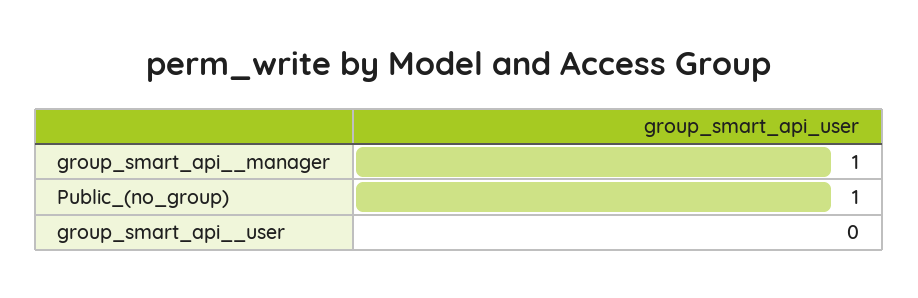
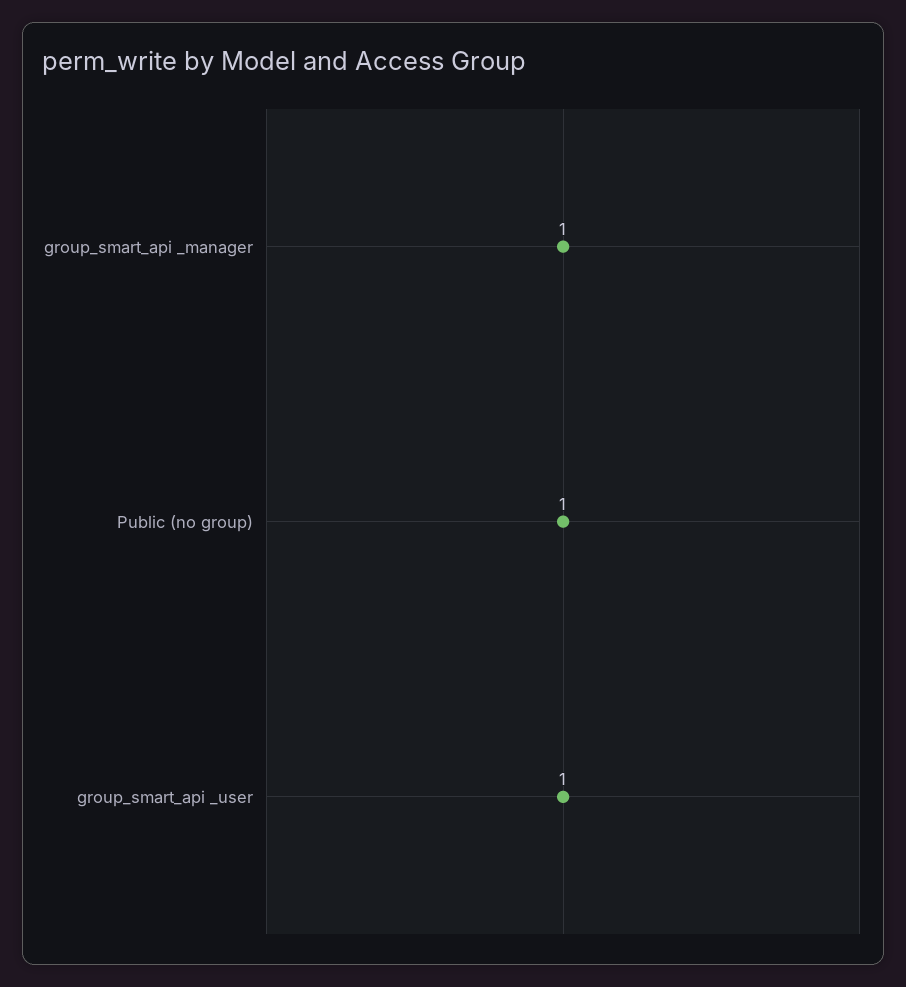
group_smart_api__user: 0 -> 1

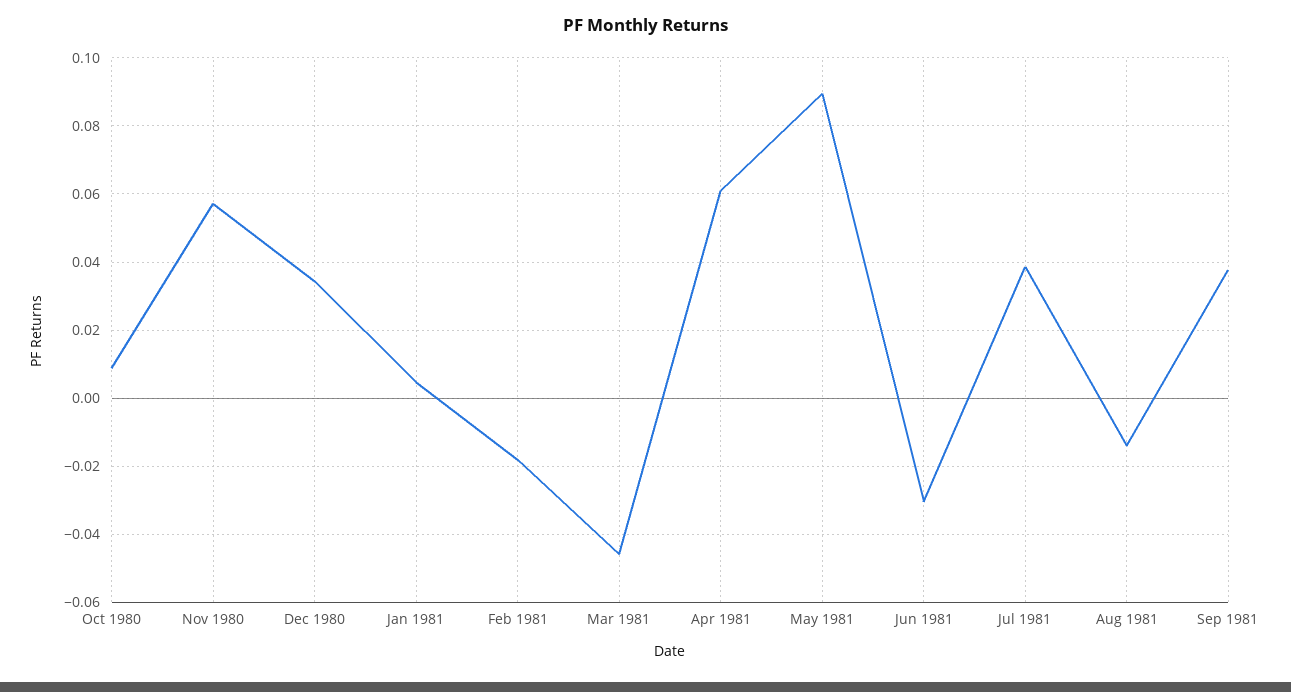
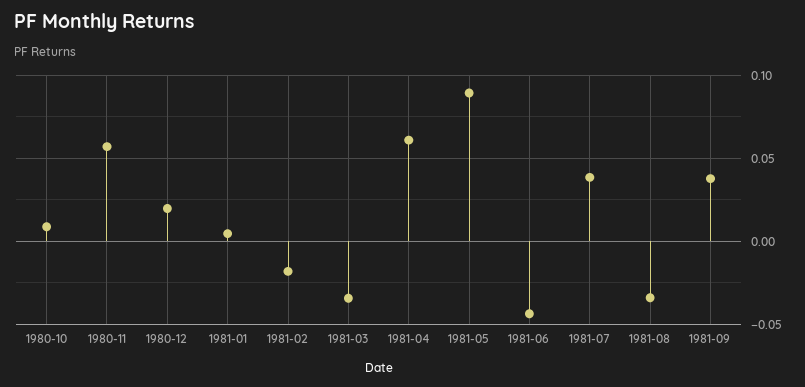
Dec 1980: 0.034 -> 0.02
Mar 1981: -0.046 -> -0.035
Jun 1981: -0.03 -> -0.045
Aug 1981: -0.014 -> -0.035

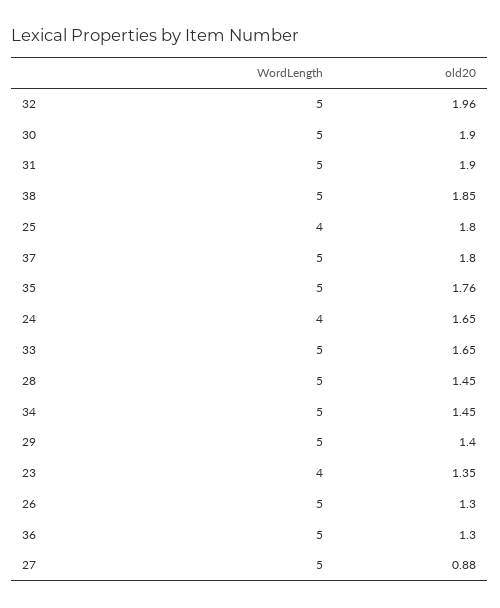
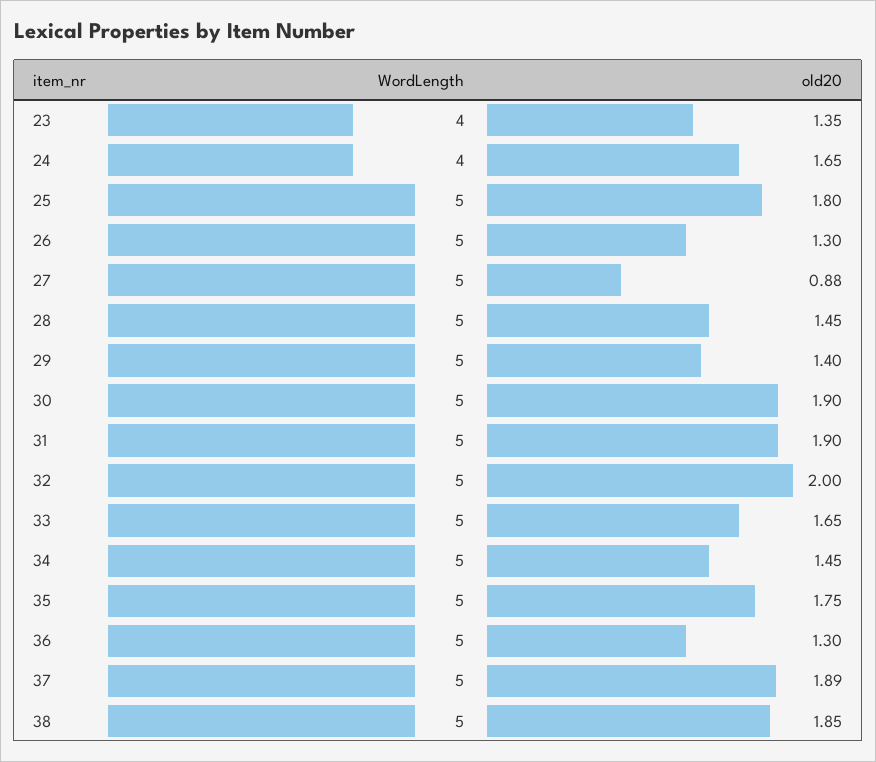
old20, 32: 1.96 -> 2
WordLength, 25: 4 -> 5
old20, 37: 1.8 -> 1.89
old20, 35: 1.76 -> 1.75

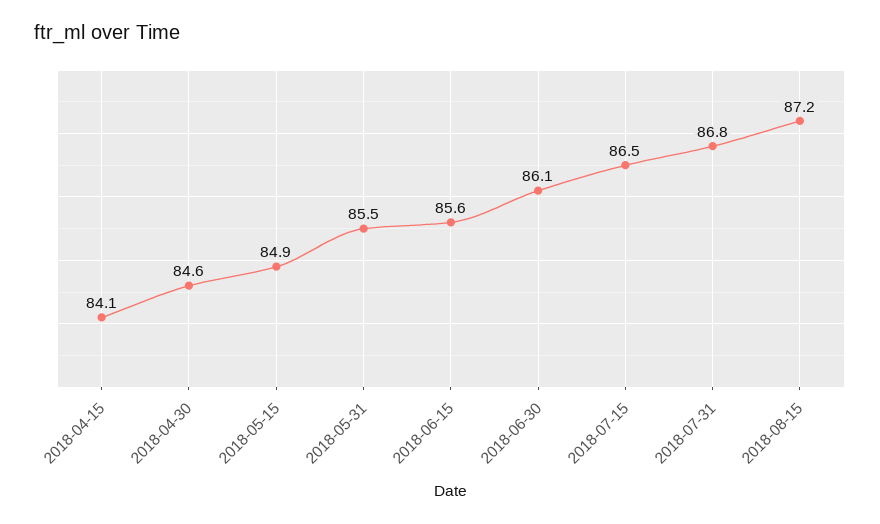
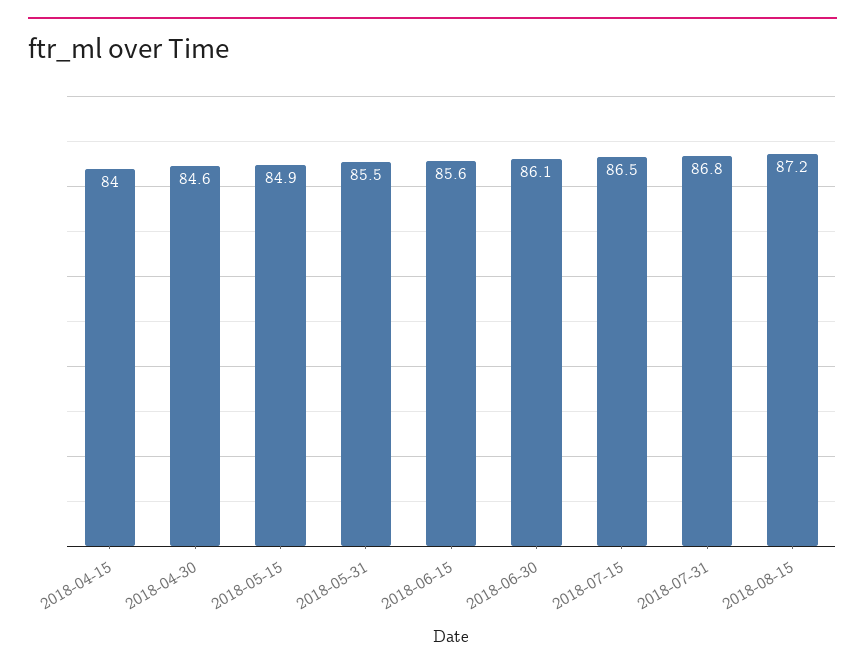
2018-04-15: 84.1 -> 84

Exercise aim: Pictures stay out; retype only the lines from the line containing "WordLength, 25: 4 -> 5" through the end of the listing, inclusive, exactly as they appear.

Task output:
WordLength, 25: 4 -> 5
old20, 37: 1.8 -> 1.89
old20, 35: 1.76 -> 1.75

2018-04-15: 84.1 -> 84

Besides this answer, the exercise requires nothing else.